Amid the storms, we respect and admire the power of the sea.
Hope you enjoy my latest short piece (slightly fiction). I have a yearning to write again…… Allison
Saturday, October 10, 2020
“No matter what ails ya, the ocean will fix it, body, mind and soul.”
That is what my grandpa used to say.
I believed him and most often it was true. When the big one got away, when I lost my retriever, when I failed my entrance exam, when I had my first wreck, had my first heartache. Anytime I was back on the Gulf Coast close enough to feel the ocean, life’s bumps and bruises would mend much easier.
I also learned that living on the gulf is not for the weak at heart.
Ours was a rare spot, with access from the bay and across to the ocean. The old barnacle encrusted pier base is still the same but over the years the rest has been repaired, shored up and manipulated to fight time. The small walk down a gravel road, across the dunes, through sea oats, each time is a vigil. It is a decompressing of sorts, as city and town fade away with each breath of salt air and scampering crab that welcomes my truth.

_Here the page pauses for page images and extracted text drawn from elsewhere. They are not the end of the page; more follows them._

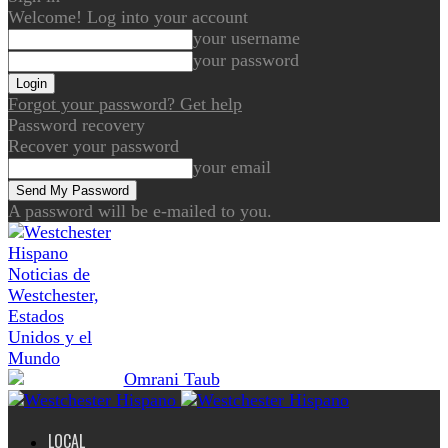
Welcome! Log into your account
your username
your password
Forgot your password? Get help
Password recovery
Recover your password
your email
A password will be e-mailed to you.
Noticias de
Westchester,
Estados
Unidos y el
Mundo
LOCAL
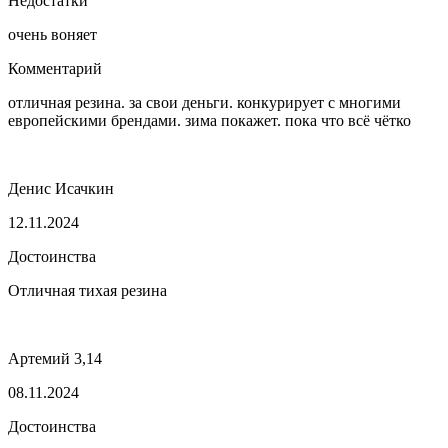
Недостатки
очень воняет
Комментарий
отличная резина. за свои деньги. конкурирует с многими
европейскими брендами. зима покажет. пока что всё чётко
Денис Исачкин
12.11.2024
Достоинства
Отличная тихая резина
Артемий 3,14
08.11.2024
Достоинства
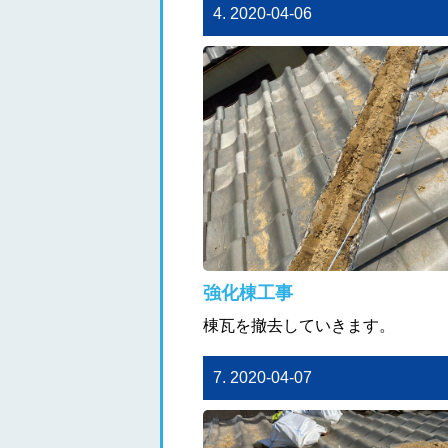
4. 2020-04-06
強化棟工事
棟瓦を撤去していきます。
7. 2020-04-07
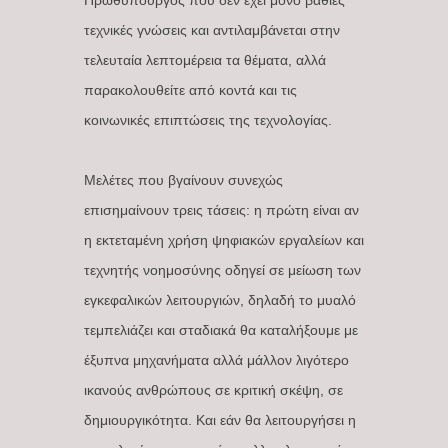
Πρωθυπουργός που δεν έχει μόνο βαθιές
τεχνικές γνώσεις και αντιλαμβάνεται στην
τελευταία λεπτομέρεια τα θέματα, αλλά
παρακολουθείτε από κοντά και τις
κοινωνικές επιπτώσεις της τεχνολογίας.
Μελέτες που βγαίνουν συνεχώς
επισημαίνουν τρεις τάσεις: η πρώτη είναι αν
η εκτεταμένη χρήση ψηφιακών εργαλείων και
τεχνητής νοημοσύνης οδηγεί σε μείωση των
εγκεφαλικών λειτουργιών, δηλαδή το μυαλό
τεμπελιάζει και σταδιακά θα καταλήξουμε με
έξυπνα μηχανήματα αλλά μάλλον λιγότερο
ικανούς ανθρώπους σε κριτική σκέψη, σε
δημιουργικότητα. Και εάν θα λειτουργήσει η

There is something about the unrestful spot at the edge of the sea that brings you immediately to a place of balance. Even later in life when hardship, death, divorce and near bankruptcy cloud the peacefulness that I crave, she does not fail me.
I have been going to the same spot of sand since I learned to walk. My footprints have been planted beside a great grandfather, a grandfather, mother and a sister hundreds of times over the years. Even the ghost of my father lingers there. On the evenings that the sea and sand beats against my legs my life story in that moment is churned, calmed, the bad times somehow erased. I wrestle with its sounds, its motion until I am at peace. The water then gently erases my path along the shore, leaving clear spaces for others to make their marks.

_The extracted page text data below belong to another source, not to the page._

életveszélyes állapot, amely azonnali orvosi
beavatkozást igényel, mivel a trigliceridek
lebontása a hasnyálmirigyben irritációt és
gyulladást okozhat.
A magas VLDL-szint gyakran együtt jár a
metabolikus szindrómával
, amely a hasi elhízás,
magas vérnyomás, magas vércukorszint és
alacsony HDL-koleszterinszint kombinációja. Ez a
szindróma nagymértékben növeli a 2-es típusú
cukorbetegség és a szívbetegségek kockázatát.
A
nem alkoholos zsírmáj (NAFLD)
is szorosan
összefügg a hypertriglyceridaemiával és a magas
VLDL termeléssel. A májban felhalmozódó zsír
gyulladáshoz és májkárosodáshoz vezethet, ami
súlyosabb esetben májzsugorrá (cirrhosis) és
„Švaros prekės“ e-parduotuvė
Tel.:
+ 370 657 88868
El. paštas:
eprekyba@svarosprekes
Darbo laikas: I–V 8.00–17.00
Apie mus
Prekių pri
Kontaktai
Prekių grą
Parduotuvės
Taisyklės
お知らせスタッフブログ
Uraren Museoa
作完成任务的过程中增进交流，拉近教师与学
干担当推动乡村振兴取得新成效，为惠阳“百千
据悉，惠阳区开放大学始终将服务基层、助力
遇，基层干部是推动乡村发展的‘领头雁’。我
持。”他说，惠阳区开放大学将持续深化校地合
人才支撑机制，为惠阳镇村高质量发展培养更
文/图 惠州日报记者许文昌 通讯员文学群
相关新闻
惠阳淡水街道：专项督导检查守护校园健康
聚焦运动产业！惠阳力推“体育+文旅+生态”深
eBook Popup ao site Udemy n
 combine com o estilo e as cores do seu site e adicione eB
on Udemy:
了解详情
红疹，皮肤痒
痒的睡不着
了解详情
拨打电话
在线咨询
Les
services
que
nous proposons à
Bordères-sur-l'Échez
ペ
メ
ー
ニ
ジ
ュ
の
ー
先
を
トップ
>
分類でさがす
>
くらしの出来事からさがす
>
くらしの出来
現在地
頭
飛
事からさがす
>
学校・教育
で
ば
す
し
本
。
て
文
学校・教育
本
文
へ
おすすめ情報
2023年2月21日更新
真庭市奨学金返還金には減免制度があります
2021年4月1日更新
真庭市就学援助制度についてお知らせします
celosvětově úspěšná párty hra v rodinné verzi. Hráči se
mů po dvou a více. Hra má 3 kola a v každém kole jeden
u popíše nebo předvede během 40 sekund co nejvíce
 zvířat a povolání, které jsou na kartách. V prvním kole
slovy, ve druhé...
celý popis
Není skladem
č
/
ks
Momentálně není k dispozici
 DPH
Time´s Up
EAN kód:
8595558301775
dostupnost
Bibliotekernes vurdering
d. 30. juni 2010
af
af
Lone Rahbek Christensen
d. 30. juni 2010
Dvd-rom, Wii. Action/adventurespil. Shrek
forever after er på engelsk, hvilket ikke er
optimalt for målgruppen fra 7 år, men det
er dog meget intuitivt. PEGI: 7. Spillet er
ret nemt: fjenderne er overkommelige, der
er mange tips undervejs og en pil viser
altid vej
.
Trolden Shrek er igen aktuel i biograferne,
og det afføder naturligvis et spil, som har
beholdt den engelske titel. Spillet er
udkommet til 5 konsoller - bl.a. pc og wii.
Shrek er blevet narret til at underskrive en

All of my yesterdays on the coast are mixed with the anticipation of today like a jambalaya of time.
My sister and I would bury each other in the soft, sifted sand and mark our territory with a pitched tent littered with buckets, shovels and crab nets. Our trap, a testament to the bounty of the sea, would hide moored beneath the pier where dozens of sea creatures would seek shelter.
We often gathered our “keep”, ending with a full boil sopped in butter: sweet crab, fish or shrimp that we caught in nets we would cast until the sun set low on the western horizon. That was in the years when the view was only sand and sea, before flat wooden structures jutted between us and the magnificent light that signified the end of another day.

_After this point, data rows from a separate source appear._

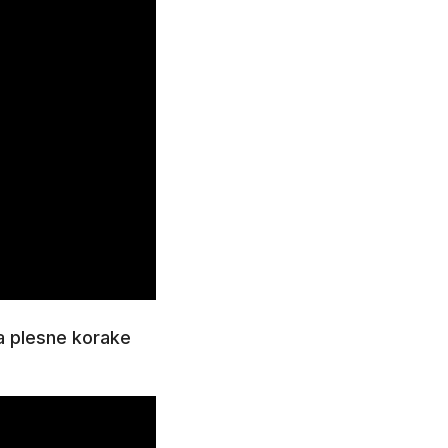
za plesne korake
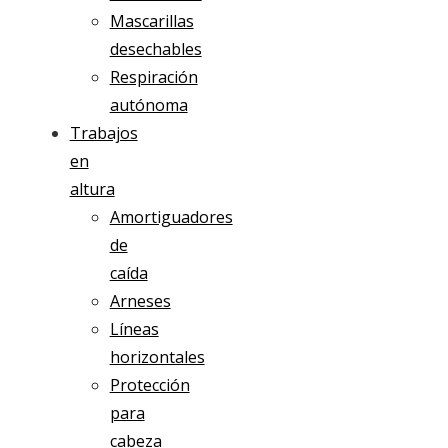
Mascarillas
desechables
Respiración
autónoma
Trabajos
en
altura
Amortiguadores
de
caída
Arneses
Líneas
horizontales
Protección
para
cabeza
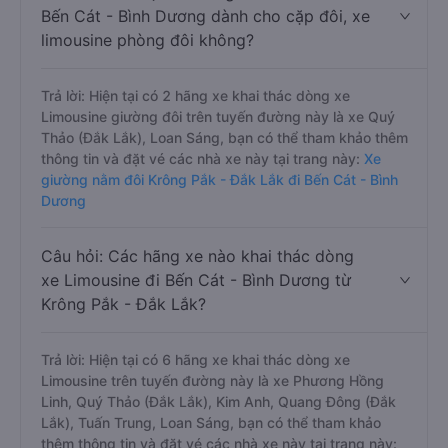
Bến Cát - Bình Dương dành cho cặp đôi, xe
limousine phòng đôi không?
Trả lời: Hiện tại có 2 hãng xe khai thác dòng xe
Limousine giường đôi trên tuyến đường này là xe Quý
Thảo (Đắk Lắk), Loan Sáng, bạn có thể tham khảo thêm
thông tin và đặt vé các nhà xe này tại trang này:
Xe
giường nằm đôi Krông Pắk - Đắk Lắk đi Bến Cát - Bình
Dương
Câu hỏi: Các hãng xe nào khai thác dòng
xe Limousine đi Bến Cát - Bình Dương từ
Krông Pắk - Đắk Lắk?
Trả lời: Hiện tại có 6 hãng xe khai thác dòng xe
Limousine trên tuyến đường này là xe Phương Hồng
Linh, Quý Thảo (Đắk Lắk), Kim Anh, Quang Đông (Đắk
Lắk), Tuấn Trung, Loan Sáng, bạn có thể tham khảo
thêm thông tin và đặt vé các nhà xe này tại trang này:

My grandfather began our legacy of the sea in a small cabin tucked within palms among the dunes. He often told us, ‘from a bicycle, a small cabin, an RV, a sitting on a tin can, the view is all the same as you stand face to face with the ocean and take in her majesty.”
The ocean, constantly moving, alive, breathing, reminds us with whirlpool-like majesty that we are alive. She represents a vast world that we may never understand. We merely inhabit a small spot on the edge of her horizontal door.
People who flock to the shores are often timid, some oblivious.
How many times have you walked alongside others to find a sand dollar, a unique shell that speaks to you, or catch a glimpse of a stingray soaring along the shoreline beneath the froth, or a dolphin leaping from the depths, to look around and find that no-one else saw it?
Some merely sit beside her, not taking notice to the wildness that lurks just beyond the breaks. Many flock bringing games with paddles, balls, to the shoreline in groups with coolers and picnics to rival a Bama tailgate sprawl in the sand along her edge.
Each day is different, with tides that shift and winds that either calm her or bring her temperament to life.
Some who come here are brave and undaunted. Those may venture in but they will never tame her. Here we are possible prey to creatures of the deep or currents that exhaust us into extinction.
I used to point and try to share glimpses of treasures, but now I conceal them and appreciate that they are all mine. The sea and I have a relationship. I live inland now, but the memories are ingrained in my soul, like the tiny pebbles that were once solid rock but have been weathered and softened into fine sands that caress my soul in the same way my father did when he took my hand and gave me my first fishing pole.
The Gulf Coast has survived wars with beasts named Allen and Harvey, Ivan and Danny. It molded against the wrath of Alicia and dances with Allison and Rita. And most recently Delta and Sally have churned along the Louisiana and Alabama coasts.
Still we re-build and make the pilgrimage back. More people flock to meet her, to try to remember a time when her wonders were new to them, only to discover that she is new again with each and every visit.
In the aftermath of cleanup, just a moment in her presence and we drop all that ails us and become immersed in the setting sun that splashes brilliant light onto the ever rocking palette that melts from sea into sky. There is nothing that can replace the treasures where sun, sand and city coastal towns pay tribute time and time again to whispers both silent and ferocious that come from the sea.